There’s a note on the OTN database forum that’s worth reading if you’re puzzled by some of the Statspack or AWR results in 11g. The author is talking about 220.127.116.11 and walks through a couple of inconsistent reports from Statspack – but this prompted me to take a look at some underlying details using version 18.104.22.168 – and I think there’s a bug (or change) in the way that enqueues (locks) are handled that can make both statspack and AWR reports “lose time”.
Essentially the following sequence of events is possible:
Session A starts waiting on a TM lock
after a few seconds v$system_event records a wait for “enq: TM – contention”.
AWR (or statspack) takes a snapshot (which includes v$system_event).
Some time later session A acquires the TM lock – the total_waits for this event does not get incremented in v$system_event.
AWR (or statspack) takes the next snapshot
When you run the AWR/Statspack report across the interval, the “Top N Timed Events” and the other sections on wait events will show time waited only if the total_waits for the event has changed in the interval. But we incremented the count before the first snapshot, and haven’t incremented it since – so the time we spent waiting in this interval disappears. (The time we spent waiting in the previous interval will be in the report for the previous interval, of course.)
Note – this is not the same as the inconsistencies that used to appear in statspack with statement-level errors, where the total resource usage across multiple periods would be reported against the snapshot where the statement completed. In those cases we finally saw the total resource usage even though it was summed against one interval; in this case we lose track of any time spent waiting after the first snapshot.

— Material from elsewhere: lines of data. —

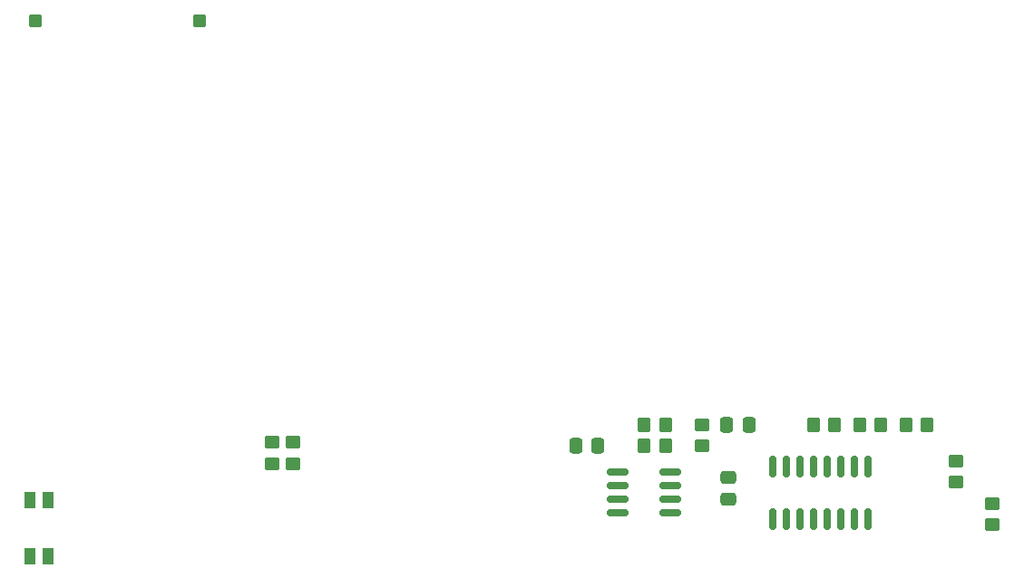
<source format=gtp>
%TF.GenerationSoftware,KiCad,Pcbnew,7.0.5*%
%TF.CreationDate,2023-10-28T19:32:45+05:30*%
%TF.ProjectId,tako_right,74616b6f-5f72-4696-9768-742e6b696361,rev?*%
%TF.SameCoordinates,Original*%
%TF.FileFunction,Paste,Top*%
%TF.FilePolarity,Positive*%
%FSLAX46Y46*%
G04 Gerber Fmt 4.6, Leading zero omitted, Abs format (unit mm)*
G04 Created by KiCad (PCBNEW 7.0.5) date 2023-10-28 19:32:45*
%MOMM*%
%LPD*%
G01*
G04 APERTURE LIST*
G04 Aperture macros list*
%AMRoundRect*
0 Rectangle with rounded corners*
0 $1 Rounding radius*
0 $2 $3 $4 $5 $6 $7 $8 $9 X,Y pos of 4 corners*
0 Add a 4 corners polygon primitive as box body*
4,1,4,$2,$3,$4,$5,$6,$7,$8,$9,$2,$3,0*
0 Add four circle primitives for the rounded corners*
1,1,$1+$1,$2,$3*
1,1,$1+$1,$4,$5*
1,1,$1+$1,$6,$7*
1,1,$1+$1,$8,$9*
0 Add four rect primitives between the rounded corners*
20,1,$1+$1,$2,$3,$4,$5,0*
20,1,$1+$1,$4,$5,$6,$7,0*
20,1,$1+$1,$6,$7,$8,$9,0*
20,1,$1+$1,$8,$9,$2,$3,0*%
G04 Aperture macros list end*
%ADD10RoundRect,0.312500X-0.312500X-0.312500X0.312500X-0.312500X0.312500X0.312500X-0.312500X0.312500X0*%
%ADD11RoundRect,0.250000X0.350000X0.450000X-0.350000X0.450000X-0.350000X-0.450000X0.350000X-0.450000X0*%
%ADD12RoundRect,0.250000X-0.350000X-0.450000X0.350000X-0.450000X0.350000X0.450000X-0.350000X0.450000X0*%
%ADD13RoundRect,0.150000X0.825000X0.150000X-0.825000X0.150000X-0.825000X-0.150000X0.825000X-0.150000X0*%
%ADD14RoundRect,0.250000X0.450000X-0.350000X0.450000X0.350000X-0.450000X0.350000X-0.450000X-0.350000X0*%
%ADD15RoundRect,0.250000X0.475000X-0.337500X0.475000X0.337500X-0.475000X0.337500X-0.475000X-0.337500X0*%
%ADD16RoundRect,0.312500X0.312500X0.312500X-0.312500X0.312500X-0.312500X-0.312500X0.312500X-0.312500X0*%
%ADD17RoundRect,0.250000X0.337500X0.475000X-0.337500X0.475000X-0.337500X-0.475000X0.337500X-0.475000X0*%
%ADD18RoundRect,0.250000X-0.337500X-0.475000X0.337500X-0.475000X0.337500X0.475000X-0.337500X0.475000X0*%
%ADD19R,1.000000X1.550000*%
%ADD20RoundRect,0.150000X-0.150000X0.825000X-0.150000X-0.825000X0.150000X-0.825000X0.150000X0.825000X0*%
%ADD21RoundRect,0.250000X-0.450000X0.350000X-0.450000X-0.350000X0.450000X-0.350000X0.450000X0.350000X0*%
G04 APERTURE END LIST*
D10*
%TO.C,BAT_HOLE-101*%
X38155480Y-57819423D03*
%TD*%
D11*
%TO.C,JP101*%
X96923373Y-95592136D03*
X94923373Y-95592136D03*
%TD*%
D12*
%TO.C,R107*%
X110741405Y-95592136D03*
X112741405Y-95592136D03*
%TD*%
D13*
%TO.C,U103*%
X97398371Y-103842135D03*
X97398371Y-102572135D03*
X97398371Y-101302135D03*
X97398371Y-100032135D03*
X92448371Y-100032135D03*
X92448371Y-101302135D03*
X92448371Y-102572135D03*
X92448371Y-103842135D03*
%TD*%
D12*
%TO.C,R109*%
X115057340Y-95592136D03*
X117057340Y-95592136D03*
%TD*%
D14*
%TO.C,R105*%
X127410896Y-104957579D03*
X127410896Y-102957579D03*
%TD*%
D11*
%TO.C,R110*%
X96923372Y-97592136D03*
X94923372Y-97592136D03*
%TD*%
D15*
%TO.C,C102*%
X102839547Y-102579634D03*
X102839547Y-100504634D03*
%TD*%
D12*
%TO.C,R108*%
X119373278Y-95592134D03*
X121373278Y-95592134D03*
%TD*%
D14*
%TO.C,R111*%
X100323371Y-97592137D03*
X100323371Y-95592137D03*
%TD*%
D16*
%TO.C,BAT_HOLE+101*%
X53428978Y-57819423D03*
%TD*%
D17*
%TO.C,C101*%
X104723370Y-95592135D03*
X102648370Y-95592135D03*
%TD*%
D18*
%TO.C,C103*%
X88552047Y-97592135D03*
X90627047Y-97592135D03*
%TD*%
D19*
%TO.C,RSW101*%
X37587468Y-107855596D03*
X37587468Y-102605596D03*
X39287468Y-107855596D03*
X39287468Y-102605596D03*
%TD*%
D20*
%TO.C,U102*%
X115868373Y-99462136D03*
X114598373Y-99462136D03*
X113328373Y-99462136D03*
X112058373Y-99462136D03*
X110788373Y-99462136D03*
X109518373Y-99462136D03*
X108248373Y-99462136D03*
X106978373Y-99462136D03*
X106978373Y-104412136D03*
X108248373Y-104412136D03*
X109518373Y-104412136D03*
X110788373Y-104412136D03*
X112058373Y-104412136D03*
X113328373Y-104412136D03*
X114598373Y-104412136D03*
X115868373Y-104412136D03*
%TD*%
D14*
%TO.C,R106*%
X124060895Y-100957580D03*
X124060895Y-98957580D03*
%TD*%
D21*
%TO.C,R104*%
X62158122Y-97216057D03*
X62158122Y-99216057D03*
%TD*%
%TO.C,R112*%
X60189965Y-97216057D03*
X60189965Y-99216057D03*
%TD*%
M02*

</source>
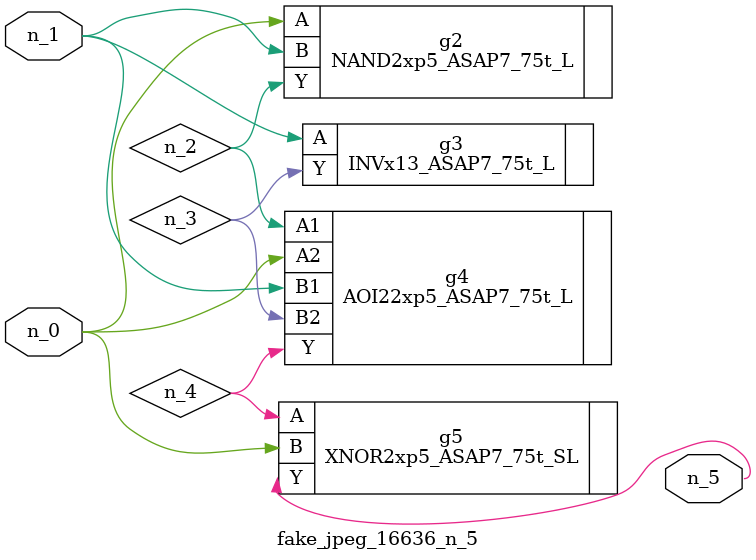
<source format=v>
module fake_jpeg_16636_n_5 (n_0, n_1, n_5);

input n_0;
input n_1;

output n_5;

wire n_3;
wire n_2;
wire n_4;

NAND2xp5_ASAP7_75t_L g2 ( 
.A(n_0),
.B(n_1),
.Y(n_2)
);

INVx13_ASAP7_75t_L g3 ( 
.A(n_1),
.Y(n_3)
);

AOI22xp5_ASAP7_75t_L g4 ( 
.A1(n_2),
.A2(n_0),
.B1(n_1),
.B2(n_3),
.Y(n_4)
);

XNOR2xp5_ASAP7_75t_SL g5 ( 
.A(n_4),
.B(n_0),
.Y(n_5)
);


endmodule
</source>
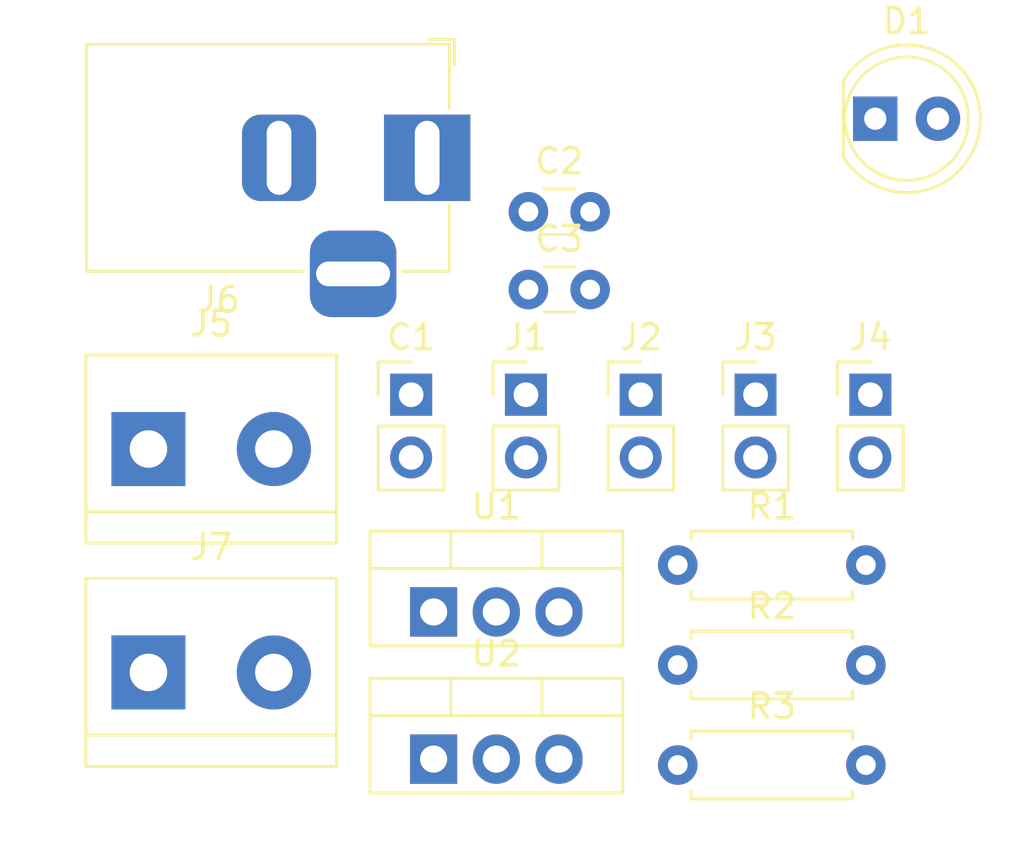
<source format=kicad_pcb>
(kicad_pcb (version 20221018) (generator pcbnew)

  (general
    (thickness 1.6)
  )

  (paper "A4")
  (layers
    (0 "F.Cu" signal)
    (31 "B.Cu" signal)
    (32 "B.Adhes" user "B.Adhesive")
    (33 "F.Adhes" user "F.Adhesive")
    (34 "B.Paste" user)
    (35 "F.Paste" user)
    (36 "B.SilkS" user "B.Silkscreen")
    (37 "F.SilkS" user "F.Silkscreen")
    (38 "B.Mask" user)
    (39 "F.Mask" user)
    (40 "Dwgs.User" user "User.Drawings")
    (41 "Cmts.User" user "User.Comments")
    (42 "Eco1.User" user "User.Eco1")
    (43 "Eco2.User" user "User.Eco2")
    (44 "Edge.Cuts" user)
    (45 "Margin" user)
    (46 "B.CrtYd" user "B.Courtyard")
    (47 "F.CrtYd" user "F.Courtyard")
    (48 "B.Fab" user)
    (49 "F.Fab" user)
    (50 "User.1" user)
    (51 "User.2" user)
    (52 "User.3" user)
    (53 "User.4" user)
    (54 "User.5" user)
    (55 "User.6" user)
    (56 "User.7" user)
    (57 "User.8" user)
    (58 "User.9" user)
  )

  (setup
    (pad_to_mask_clearance 0)
    (pcbplotparams
      (layerselection 0x00010fc_ffffffff)
      (plot_on_all_layers_selection 0x0000000_00000000)
      (disableapertmacros false)
      (usegerberextensions false)
      (usegerberattributes true)
      (usegerberadvancedattributes true)
      (creategerberjobfile true)
      (dashed_line_dash_ratio 12.000000)
      (dashed_line_gap_ratio 3.000000)
      (svgprecision 4)
      (plotframeref false)
      (viasonmask false)
      (mode 1)
      (useauxorigin false)
      (hpglpennumber 1)
      (hpglpenspeed 20)
      (hpglpendiameter 15.000000)
      (dxfpolygonmode true)
      (dxfimperialunits true)
      (dxfusepcbnewfont true)
      (psnegative false)
      (psa4output false)
      (plotreference true)
      (plotvalue true)
      (plotinvisibletext false)
      (sketchpadsonfab false)
      (subtractmaskfromsilk false)
      (outputformat 1)
      (mirror false)
      (drillshape 1)
      (scaleselection 1)
      (outputdirectory "")
    )
  )

  (net 0 "")
  (net 1 "unconnected-(C1-Pad1)")
  (net 2 "unconnected-(C1-Pad2)")
  (net 3 "unconnected-(C2-Pad1)")
  (net 4 "unconnected-(C2-Pad2)")
  (net 5 "unconnected-(C3-Pad1)")
  (net 6 "unconnected-(C3-Pad2)")
  (net 7 "unconnected-(D1-K-Pad1)")
  (net 8 "unconnected-(D1-A-Pad2)")
  (net 9 "unconnected-(J1-Pin_1-Pad1)")
  (net 10 "unconnected-(J1-Pin_2-Pad2)")
  (net 11 "unconnected-(J2-Pin_1-Pad1)")
  (net 12 "unconnected-(J2-Pin_2-Pad2)")
  (net 13 "unconnected-(J3-Pin_1-Pad1)")
  (net 14 "unconnected-(J3-Pin_2-Pad2)")
  (net 15 "unconnected-(J4-Pin_1-Pad1)")
  (net 16 "unconnected-(J4-Pin_2-Pad2)")
  (net 17 "unconnected-(J5-Pin_1-Pad1)")
  (net 18 "unconnected-(J5-Pin_2-Pad2)")
  (net 19 "unconnected-(J6-Pad1)")
  (net 20 "unconnected-(J6-Pad2)")
  (net 21 "unconnected-(J6-Pad3)")
  (net 22 "unconnected-(J7-Pin_1-Pad1)")
  (net 23 "unconnected-(J7-Pin_2-Pad2)")
  (net 24 "unconnected-(R1-Pad1)")
  (net 25 "unconnected-(R1-Pad2)")
  (net 26 "unconnected-(R2-Pad1)")
  (net 27 "unconnected-(R2-Pad2)")
  (net 28 "unconnected-(R3-Pad1)")
  (net 29 "unconnected-(R3-Pad2)")
  (net 30 "unconnected-(U1-VI-Pad1)")
  (net 31 "unconnected-(U1-GND-Pad2)")
  (net 32 "unconnected-(U1-VO-Pad3)")
  (net 33 "unconnected-(U2-ADJ-Pad1)")
  (net 34 "unconnected-(U2-VO-Pad2)")
  (net 35 "unconnected-(U2-VI-Pad3)")

  (footprint "Resistor_THT:R_Axial_DIN0207_L6.3mm_D2.5mm_P7.62mm_Horizontal" (layer "F.Cu") (at 142.24 81.28))

  (footprint "Package_TO_SOT_THT:TO-220-3_Vertical" (layer "F.Cu") (at 132.35 75.08))

  (footprint "Connector_PinHeader_2.54mm:PinHeader_1x02_P2.54mm_Vertical" (layer "F.Cu") (at 145.39 66.28))

  (footprint "Connector_PinHeader_2.54mm:PinHeader_1x02_P2.54mm_Vertical" (layer "F.Cu") (at 131.44 66.28))

  (footprint "Resistor_THT:R_Axial_DIN0207_L6.3mm_D2.5mm_P7.62mm_Horizontal" (layer "F.Cu") (at 142.24 73.18))

  (footprint "Package_TO_SOT_THT:TO-220-3_Vertical" (layer "F.Cu") (at 132.35 81.04))

  (footprint "Capacitor_THT:C_Disc_D3.0mm_W1.6mm_P2.50mm" (layer "F.Cu") (at 136.19 58.87))

  (footprint "Connector_PinHeader_2.54mm:PinHeader_1x02_P2.54mm_Vertical" (layer "F.Cu") (at 140.74 66.28))

  (footprint "Connector_PinHeader_2.54mm:PinHeader_1x02_P2.54mm_Vertical" (layer "F.Cu") (at 136.09 66.28))

  (footprint "Capacitor_THT:C_Disc_D3.0mm_W1.6mm_P2.50mm" (layer "F.Cu") (at 136.19 62.02))

  (footprint "TerminalBlock:TerminalBlock_bornier-2_P5.08mm" (layer "F.Cu") (at 120.8 68.48))

  (footprint "Connector_PinHeader_2.54mm:PinHeader_1x02_P2.54mm_Vertical" (layer "F.Cu") (at 150.04 66.28))

  (footprint "Connector_BarrelJack:BarrelJack_Horizontal" (layer "F.Cu") (at 132.09 56.685))

  (footprint "TerminalBlock:TerminalBlock_bornier-2_P5.08mm" (layer "F.Cu") (at 120.8 77.53))

  (footprint "Resistor_THT:R_Axial_DIN0207_L6.3mm_D2.5mm_P7.62mm_Horizontal" (layer "F.Cu") (at 142.24 77.23))

  (footprint "LED_THT:LED_D5.0mm" (layer "F.Cu") (at 150.24 55.1))

)

</source>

Of course the problem is not a total whitewash. The time may appear in other parts of the report – for example it will show up in the “DB Time” total – and the results will only be seriously deceptive for waits that are (a) long and (b) are so unluckily synchronised that an interval with a lot of wait time in it doesn’t have a wait event start in the interval and increment the total_waits. The problem may, therefore, only appear as a slight inconsistency in most systems.
Footnote: I haven’t spent much time looking at this, so I don’t know which versions are affected, nor which enqueues the new mechanism applies to (it may only be “TM” enqueue, as other waits tend to time out and restart every few seconds). This note is just an early warning to help you recognise the situation if you ever come across it.